Single by Aminé

from the album Good for You
- Released: March 9, 2016
- Recorded: 2016
- Genre: Hip-hop; alternative hip-hop;
- Length: 3:29
- Label: Republic
- Songwriters: Adam Daniel; Irvin Mejia;
- Producers: Aminé; Pasqué;

Aminé singles chronology
|  | "Caroline" (2016) | "Baba" (2016) |

Music video
- "Caroline" on YouTube

= Caroline (Aminé song) =

"Caroline" is the debut single by American rapper Aminé. Written and produced alongside Pasqué, it was released on March 9, 2016 as the lead single from his debut studio album Good for You (2017).

==Background==
In an interview with Genius, Aminé said that:

The first time I heard the name "Caroline" was in OutKast's "Roses", so that was definitely an influence on me in general. But I wrote this song with the intentions of hopefully making a modern day "Billie Jean". Caroline represents the handful of women I've met in my life that I would put genuine effort in.

==Music video==
The song's accompanying music video premiered on June 1, 2016, on Aminé's Vevo account on YouTube.
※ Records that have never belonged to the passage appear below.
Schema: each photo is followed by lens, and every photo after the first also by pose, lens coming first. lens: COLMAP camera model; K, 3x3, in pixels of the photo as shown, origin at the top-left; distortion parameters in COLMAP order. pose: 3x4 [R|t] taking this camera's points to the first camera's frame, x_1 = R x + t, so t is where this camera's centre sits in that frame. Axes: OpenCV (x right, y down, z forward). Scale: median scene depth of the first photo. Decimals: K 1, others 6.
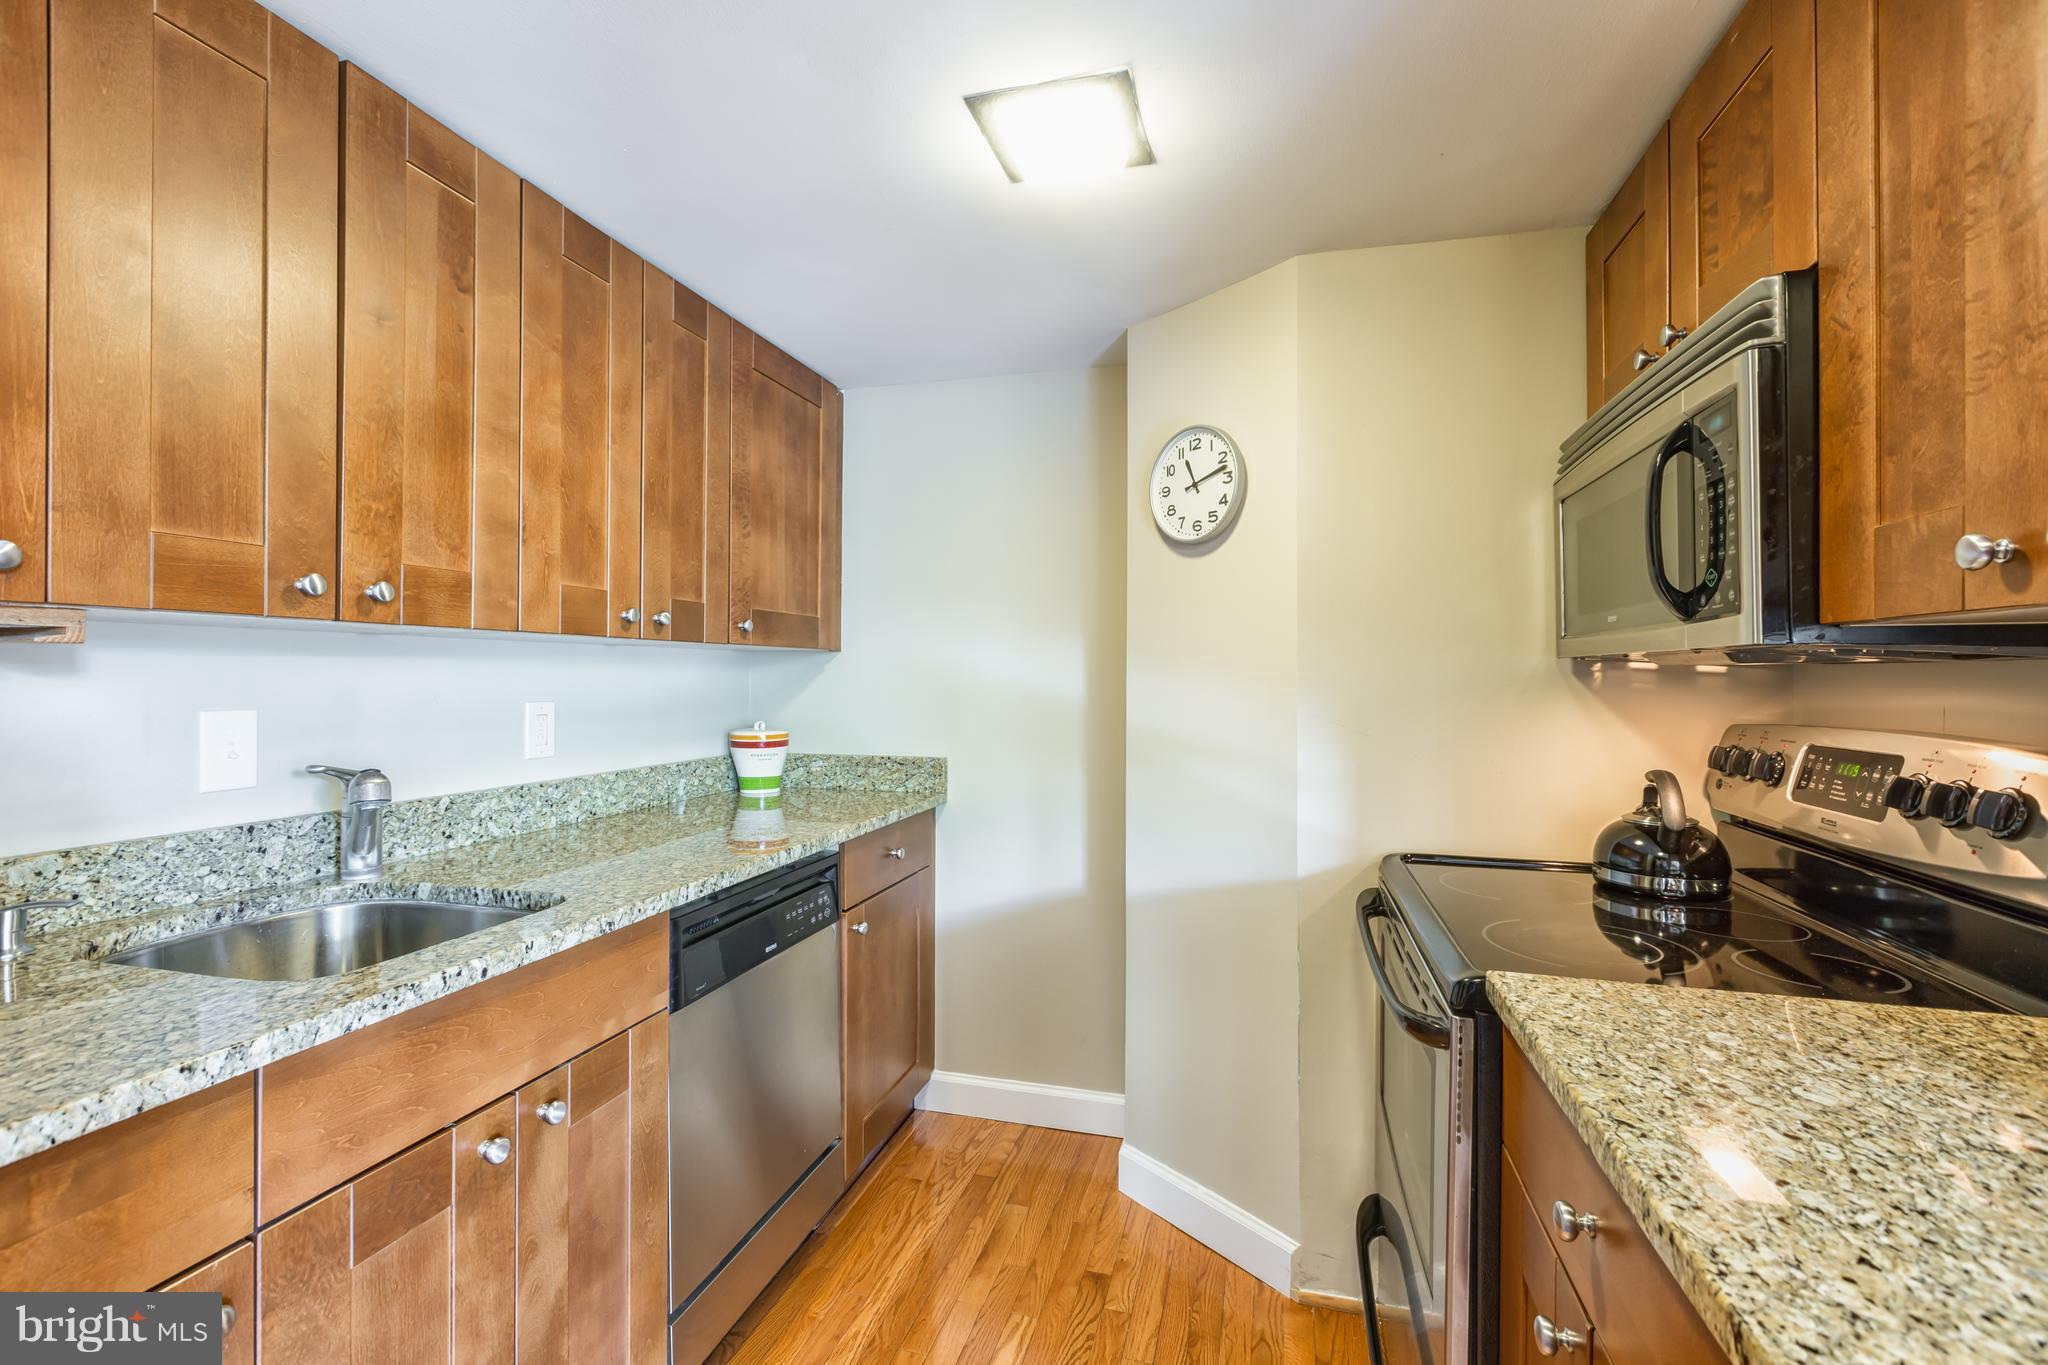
lens RADIAL K [[902.3, 0, 1018.7], [0, 902.3, 677.6], [0, 0, 1]] dist [0.002400, -0.001229]
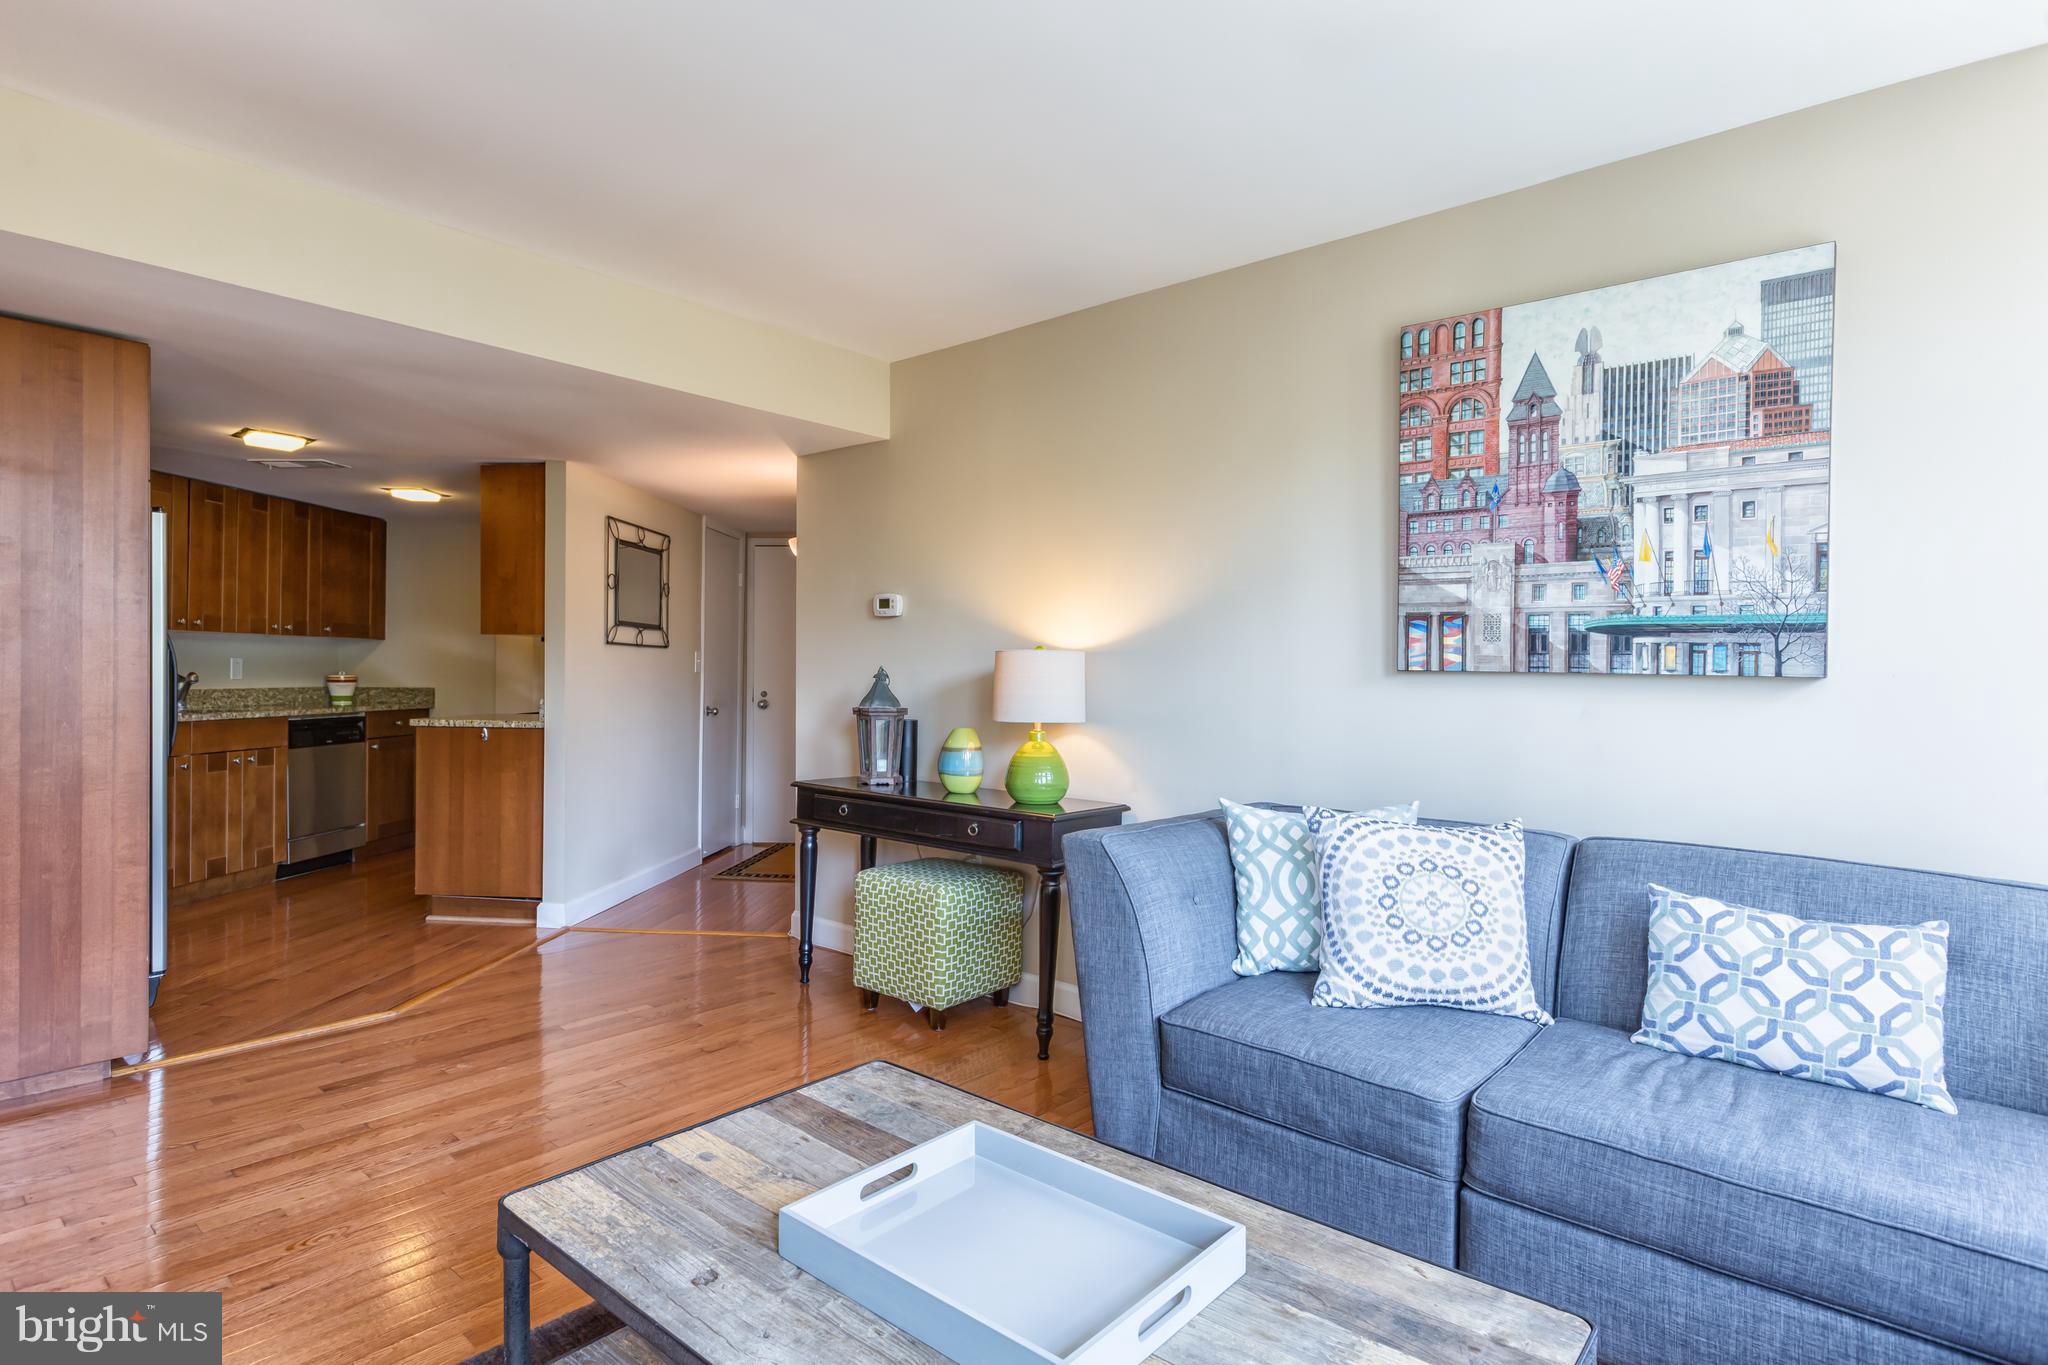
lens RADIAL K [[1052.3, 0, 1018.3], [0, 1052.3, 675.5], [0, 0, 1]] dist [0.001141, 0.000144]
pose [[0.978326, 0.007084, 0.206950, 1.296140], [-0.007829, 0.999965, 0.002781, 0.064213], [-0.206924, -0.004341, 0.978347, -3.016216]]
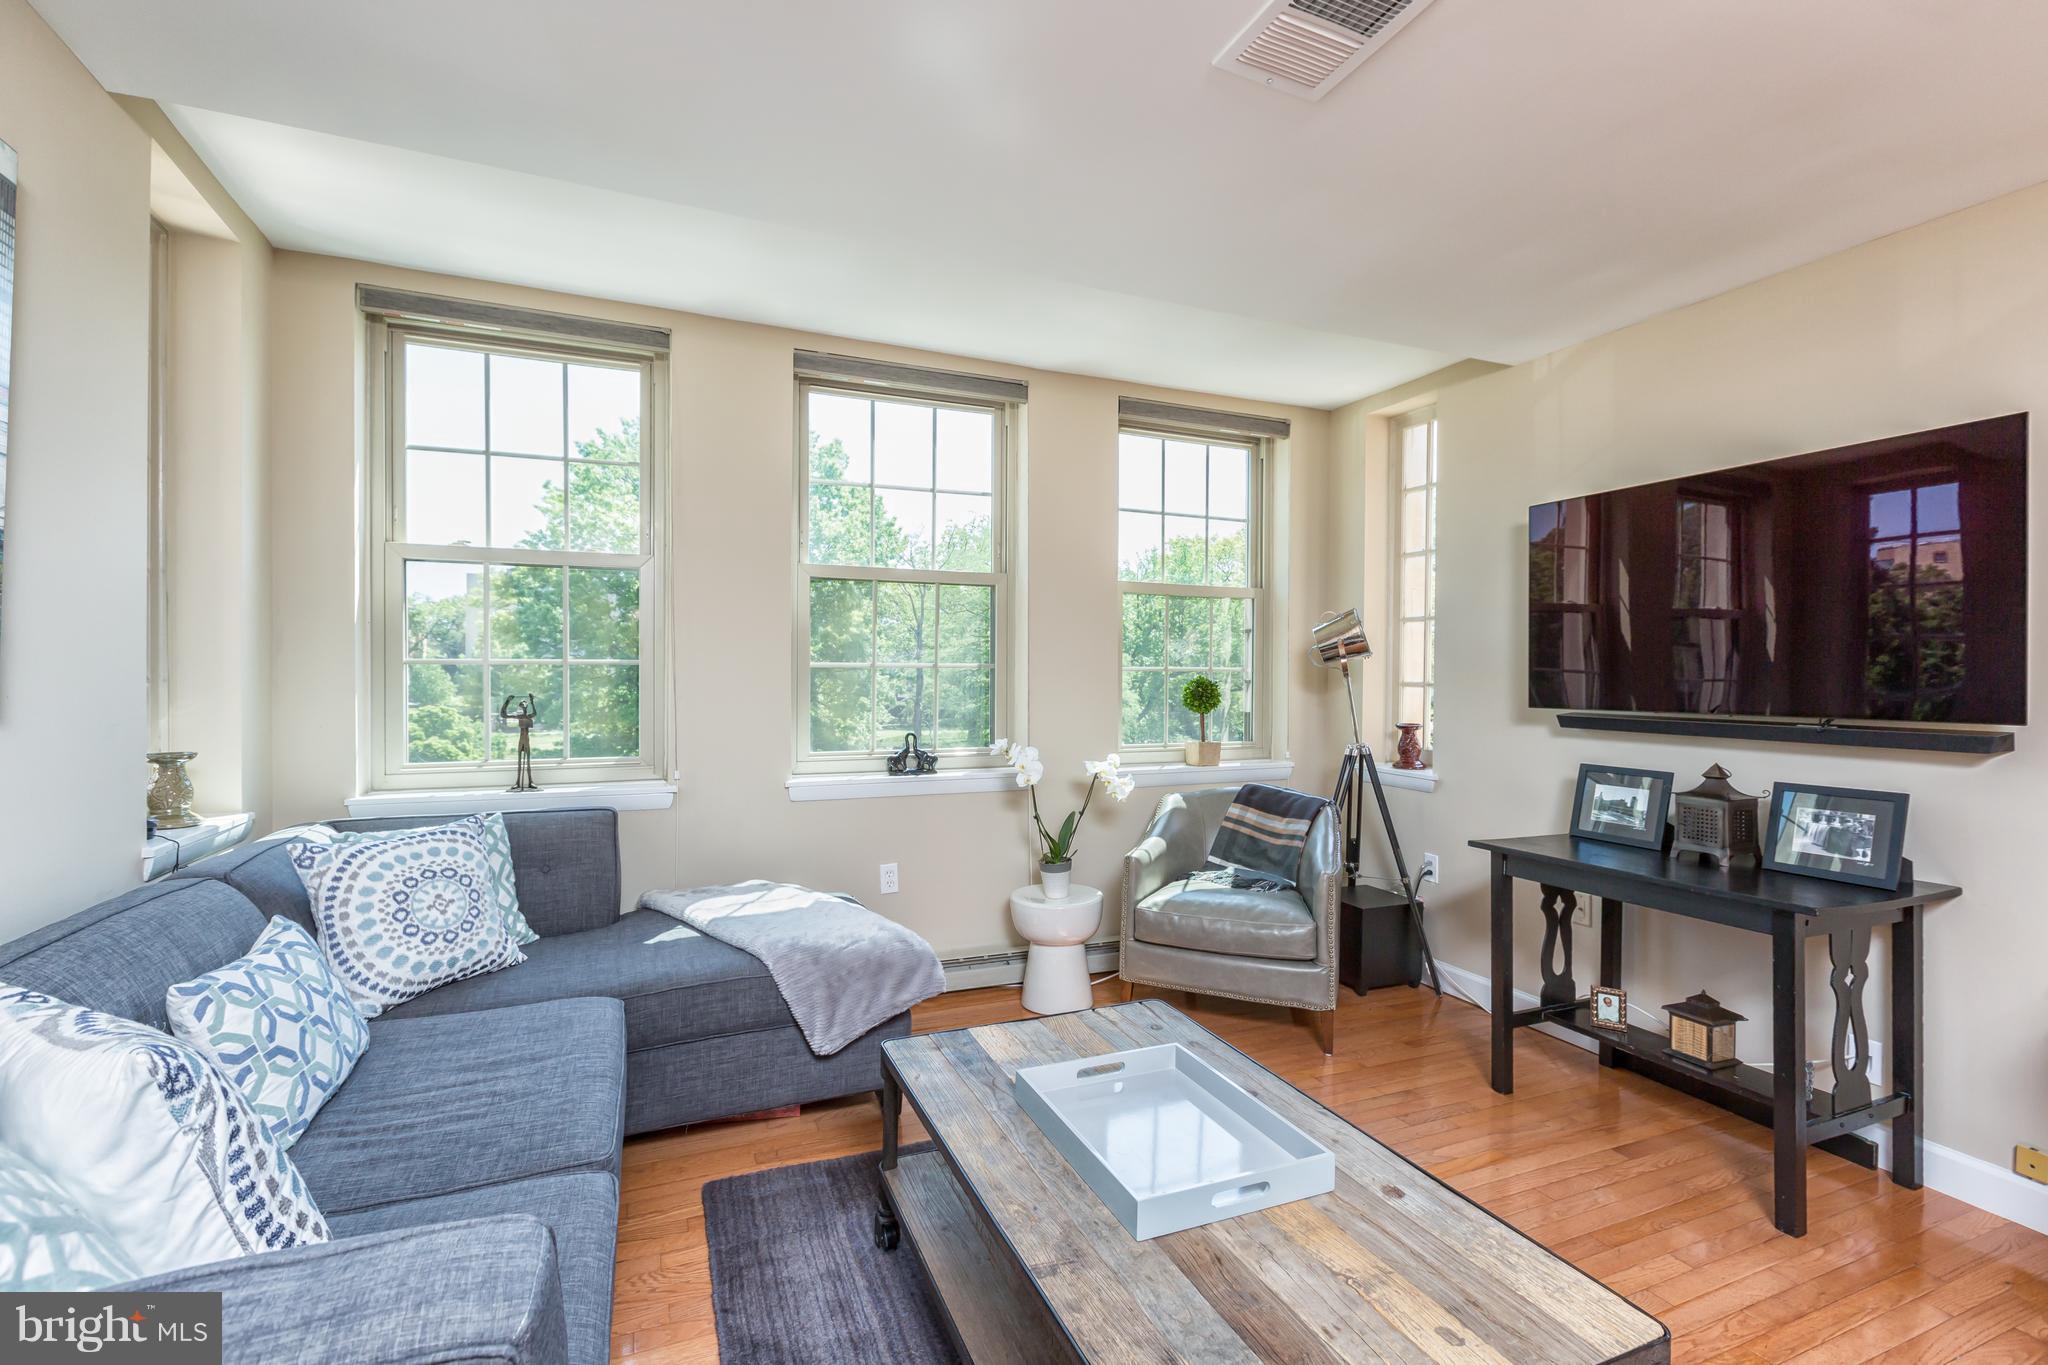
lens RADIAL K [[902.3, 0, 1018.7], [0, 902.3, 677.6], [0, 0, 1]] dist [0.002400, -0.001229]
pose [[-0.967825, -0.015190, 0.251167, 1.371140], [-0.013718, 0.999877, 0.007608, 0.015646], [-0.251252, 0.003918, -0.967914, -1.251903]]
As of March 2024, it has amassed over 369 million views.

==Charts==

===Weekly charts===

Weekly chart performance for "Caroline"
| Chart (2016–2017) | Peak position |
|---|---|
| Canada Hot 100 (Billboard) | 33 |
| New Zealand (Recorded Music NZ) | 16 |
| US Billboard Hot 100 | 11 |
| US Hot R&B/Hip-Hop Songs (Billboard) | 5 |
| US Pop Airplay (Billboard) | 30 |
| US Rhythmic Airplay (Billboard) | 3 |

===Year-end charts===

Year-end chart performance for "Caroline"
| Chart (2016) | Position |
|---|---|
| US Hot R&B/Hip-Hop Songs (Billboard) | 60 |
| Chart (2017) | Position |
| US Billboard Hot 100 | 60 |
| US Hot R&B/Hip-Hop Songs (Billboard) | 37 |
| US Rhythmic (Billboard) | 28 |

==Certifications==

Certifications for "Caroline"
| Region | Certification | Certified units/sales |
| Brazil (Pro-Música Brasil) | Gold | 30,000^{‡} |
| Canada (Music Canada) | Platinum | 80,000^{‡} |
| New Zealand (RMNZ) | 3× Platinum | 90,000^{‡} |
| Portugal (AFP) | Gold | 5,000^{‡} |
| United Kingdom (BPI) | Gold | 400,000^{‡} |
| United States (RIAA) | 6× Platinum | 6,000,000^{‡} |
^{‡} Sales+streaming figures based on certification alone.